Plakatkünstler Klaus Staeck wird 80
28. Februar 2018Staecks Kunst, das sind vor allem Plakate, Postkarten, Aufkleber und Multiples. Mit ihnen bezieht er Position - fast jeder Entwurf enthüllt einen Missstand. "Meine Hoffnung ist", sagt er, "Störendes zu beeinflussen." Er möchte zum Nachdenken anregen - sein Widerspruchsgeist, sein Humor und seine Fabulierkunst kommen ihm dabei zugute, auch heute noch.
So druckte er 2014 "nie mehr amazon" auf ein Plakat. Mit den Namen "AMAZON", "FACEBOOK", "GOOGLE" und "APPLE" benannte er im gleichen Jahr Albrecht Dürers vier apokalyptische Reiter (Holzschnitte von 1497/98 - Anm.d.Red.), unter deren Ansturm die Welt zugrunde geht. Zu seinem 80. Geburtstag breitet das Essener Museum Folkwang derzeit Staecks Lebenswerk in einer großen Ausstellung aus.

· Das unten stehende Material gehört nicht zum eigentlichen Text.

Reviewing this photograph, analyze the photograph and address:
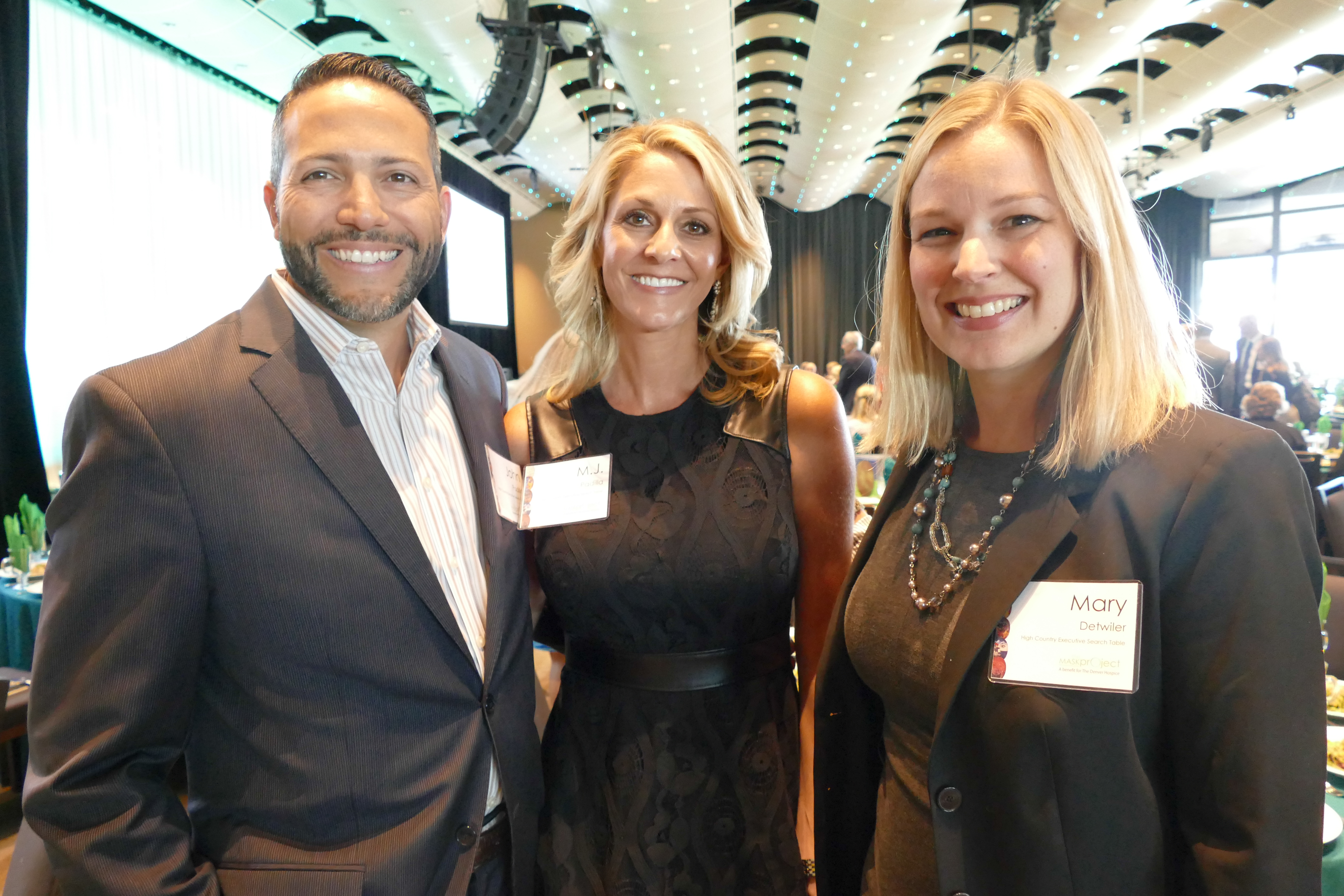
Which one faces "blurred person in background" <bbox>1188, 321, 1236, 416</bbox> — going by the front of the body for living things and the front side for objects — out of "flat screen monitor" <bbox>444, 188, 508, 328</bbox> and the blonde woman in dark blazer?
the flat screen monitor

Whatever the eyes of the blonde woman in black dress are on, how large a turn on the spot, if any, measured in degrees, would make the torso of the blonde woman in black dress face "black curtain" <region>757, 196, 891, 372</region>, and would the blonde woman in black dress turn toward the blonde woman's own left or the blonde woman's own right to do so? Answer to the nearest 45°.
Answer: approximately 180°

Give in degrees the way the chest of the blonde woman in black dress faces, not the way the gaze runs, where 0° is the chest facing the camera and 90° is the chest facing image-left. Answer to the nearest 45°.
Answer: approximately 0°

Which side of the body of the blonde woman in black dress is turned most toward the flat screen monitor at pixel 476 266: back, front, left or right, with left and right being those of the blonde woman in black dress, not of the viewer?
back

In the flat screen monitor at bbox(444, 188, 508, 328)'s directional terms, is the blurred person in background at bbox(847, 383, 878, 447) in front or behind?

Eines der Plakate zeigt Ex-Bundeskanzler Helmut Kohl, wie er 1997 auf einer Kanonenkugel sitzend "blühende Landschaften" überfliegt. Titel: "Der Lügenbaron". Über die Porträts zweier Industriemanager montierte Staeck 1988 den Schriftzug: "Alle reden vom Klima. Wir ruinieren es."
Das Plakat als Kunstform
Klaus Staeck hat das Plakat zur Kunstform erhoben. Viele seiner Arbeiten brannten sich ins kollektive Gedächtnis der alten Bundesrepublik (1949-1990) ein. Das Plakat "Würden Sie dieser Frau ein Zimmer vermieten?" etwa entstand im Dürer-Jahr 1971. Es zeigt Dürers Mutter und wurde in Nürnberg anonym plakatiert, als dort eine große Dürer-Gedächtnisausstellung stattfand - zeitgleich zu einem Kongress des Haus- und Grundbesitzer-Vereins.
Polit-Satire an die Adresse der SPD
Mit den Plakaten "Die Reichen müssen noch reicher werden. Deshalb CDU" oder "Deutsche Arbeiter! Die SPD will euch eure Villen im Tessin wegnehmen" griff Staeck in Wahlkämpfe ein und avancierte so zum ironischen Kommentator des Politbetriebs. Aus seiner linken Gesinnung machte er keinen Hehl. Doch Staecks Satire traf den Nerv der Zeit: Viele Zeitgenossen fühlten sich provoziert und strengten Prozesse gegen den Künstler an. Keines der 41 Verfahren verlor Staeck.
Schlacksig-schlank, im typischen blauen Anzug, so schlenderte Staeck jetzt durch die Essener Geburtstagsausstellung. Ihr Titel "Sand fürs Getriebe", zu sehen noch bis zum 8. April, trifft genau seinen Anspruch. "Ich kämpfe gegen Ungerechtigkeit", sagt er im Gespräch mit der Deutschen Welle, "und da gibt es immer was zu tun." Unerschrocken legte er sich mit den Mächtigen an, darunter Großkonzerne wie Rheinmetall, Amazon oder Google. "Die zocken Leute ab und erwerben ihre Reichtümer so, dass andere darunter leiden!" Das hat ihn motiviert.
"Mehr loben wirkt auch"
Klaus Staeck wuchs in der ostdeutschen Industriestadt Bitterfeld auf. Dort erlebte er auch den Volksaufstand vom 17. Juni 1953. "Die Demokratie bietet wie keine andere Staatsform die Chance, sich einzumischen und Fragen zu stellen, die andere möglicherweise nicht gern hören", versichert Staeck im DW-Gespräch. Auf Antworten zu bestehen, das sei die große Chance der Demokratie. "Die nutze ich, vielleicht auch deshalb, weil ich als Jugendlicher in der DDR die Unfreiheit erfahren und die Freiheit zu schätzen gelernt habe." Um Freiheit zu verteidigen, greift Klaus Staeck zu satirischen Mitteln.
Nach dem Abitur 1956 siedelte er nach Heidelberg über und studierte Jura. Viele seiner Plakate hingen schon bei der Kasseler Kunstschau "documenta". "Nicht altersmüde" findet sich Staeck, der von April 2006 bis Mai 2015 Präsident der Akademie der Künste in Berlin war und heute ihr Ehrenpräsident ist. Inzwischen findet er sich "höchstens altersweise". Und statt zu kritisieren, möchte er mehr loben. "Das", sagt er, "wirkt auch!"